Über alles andere spricht Platini nicht so offen. Er freut sich, wenn er für seine klaren Worte gegen den Rassismus gelobt wird, und er freut sich, wenn niemand fragt, wie all das niedere Gedankengut aus den Kurven verbannt werden könnte. Die kroatischen Fans, wegen deren Verhalten die Uefa ermitteln muss, hat er „Arschlöcher“ genannt. Wahrscheinlich glaubt er, dass er das darf – als Fußballer.

Wenn Platini als Kicker spricht, dann menschelt es gewaltig. Mit schönen Worten prangert er den weltweiten Handel mit jugendlichen Fußballern an und fordert mehr Chancen für die Meister aus kleinen Verbänden in der Champions League. Und wenn er über die Ausweitung des EM-Turniers auf 24 Mannschaften redet, dann hört sich das an, als spreche der Chef eines Wohlfahrtsverbandes über soziale Teilhabe von Benachteiligten.

Der verhuscht wirkende Spielmacher, der immer mit heruntergerollten Stutzen über den Platz lief und sich selbst dabei ganz verwegen fand, galt mit seinem Sinn für schöne Aktionen in seinen besten Jahren bei Juventus Turin als Romantiker.

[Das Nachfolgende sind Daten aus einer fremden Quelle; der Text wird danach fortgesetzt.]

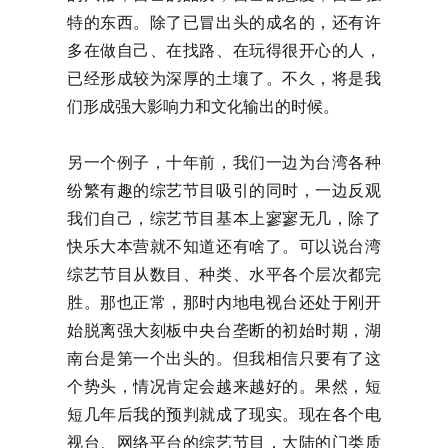
特的东西。除了已冒出头的成名的，还有许
多在做自己、在找路、在玩得很开心的人，
已经形成较为深厚的土壤了。不久，将是我
们形成强大影响力和文化输出的时候。
另一个例子，十年前，我们一边为台湾各种
纷繁有趣的综艺节目吸引的同时，一边反观
我们自己，综艺节目基本上寥寥无几，除了
快乐大本营就不知道还有啥了。可以说台湾
综艺节目从数目、种类、水平各个层次都完
胜。那也正常，那时内地电视台还处于刚开
始脱离强大刻板中央台垄断的初始时期，湖
南台是第一个出头的。但我相信只要有了这
个势头，情况肯定会越来越好的。果然，短
短几年后我的预判就成了现实。现在各个电
视台、网络平台的综艺节目，大陆的门类质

Engagement für die Torrichterei

Während andere auf dem Platz schufteten, nahm er sich gerne mal eine Pause und schien über eine neue Idee für einen genialen Pass zu sinnieren. Platini hat es geschafft, dass er auch als Uefa-Präsident so wahrgenommen wird. Sein Engagement für die Torrichterei und gegen den Einsatz von technischen Hilfsmitteln sorgt zwar für Kopfschütteln, wird aber nur als ein menschlicher Makel wahrgenommen: der Funktionär als Romantiker.

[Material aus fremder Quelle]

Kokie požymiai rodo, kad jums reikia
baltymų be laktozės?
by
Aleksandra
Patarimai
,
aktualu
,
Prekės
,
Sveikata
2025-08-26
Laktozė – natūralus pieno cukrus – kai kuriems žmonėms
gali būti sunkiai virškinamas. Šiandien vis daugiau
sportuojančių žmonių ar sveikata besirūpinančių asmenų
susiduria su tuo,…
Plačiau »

Einer wie Sepp Blatter dürfte vor Neid platzen, wenn er sieht, wie Platini in aller Ruhe seine Geschäfte organisieren kann, ohne dabei als korrupt oder mafiös bezeichnet zu werden. Dabei gäbe es gute Gründe, das zu tun.

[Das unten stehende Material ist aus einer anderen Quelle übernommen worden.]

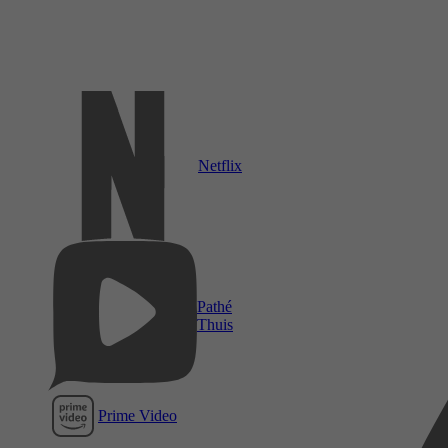
Netflix
Pathé
Thuis
Prime Video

Als er 2007 in Düsseldorf in einer Kampfabstimmung gegen den langjährigen Amtsinhaber Lennart Johansson zum Uefa-Präsidenten gewählt wurde, da hat er das nur geschafft, weil der millionenschwere ukrainische Verbandschef Hrihorij Surkis ihm die Stimmen aus Osteuropa besorgt hatte.

Ein zypriotischer Funktionär hat einst angeprangert, dass es bei der Vergabe des Turniers nach Polen und die Ukraine Bestechungszahlungen gegeben hat. Darüber hat sich Platini maßlos geärgert und den Funktionär angezeigt. Aufklären wollte er die Vorwürfe nie.

Die WM 2022 in Katar

Und wer weiß, dass einer von Platinis wichtigsten Unterstützern in der Fifa- und Uefa-Exekutive, der zypriotische Fußballverbandschef Marios Lefkaritis, ein stinkreicher Ölmagnat ist, der gerne auch mit dem Oligarchen Surkis seine Deals macht, der wird sich schnell fragen, wie romantisch diese Beziehung wohl ist.

Und ob der Einsatz von Michel Platini für die WM 2022 in Katar wirklich allein im Sinne des Fußballs war, das wird sich fragen, wer erfährt, dass sein Sprössling Laurent als Europabevollmächtigter der Firma Qatar Sports Investment gut von in den Sport fließendem Ölgeld lebt.

Das Verhältnis von Sport und Politik ist für Platini ebenso geklärt wie für Fifa-Chef Blatter. Es gibt einen Deal. Die Politik sorgt dafür, dass die Verbände das große Geschäft – steuerfrei – machen können, dafür halten die Verbände die Klappe, auch wenn es noch so wild zugeht in einem Austragungsland. Platini ist ein wahrhaft gelehriger Schüler des großen Sepp. Viele sehen in ihm schon den nächsten Fifa-Boss. Kein Zweifel: er könnte es. Der Star als Fußballzar.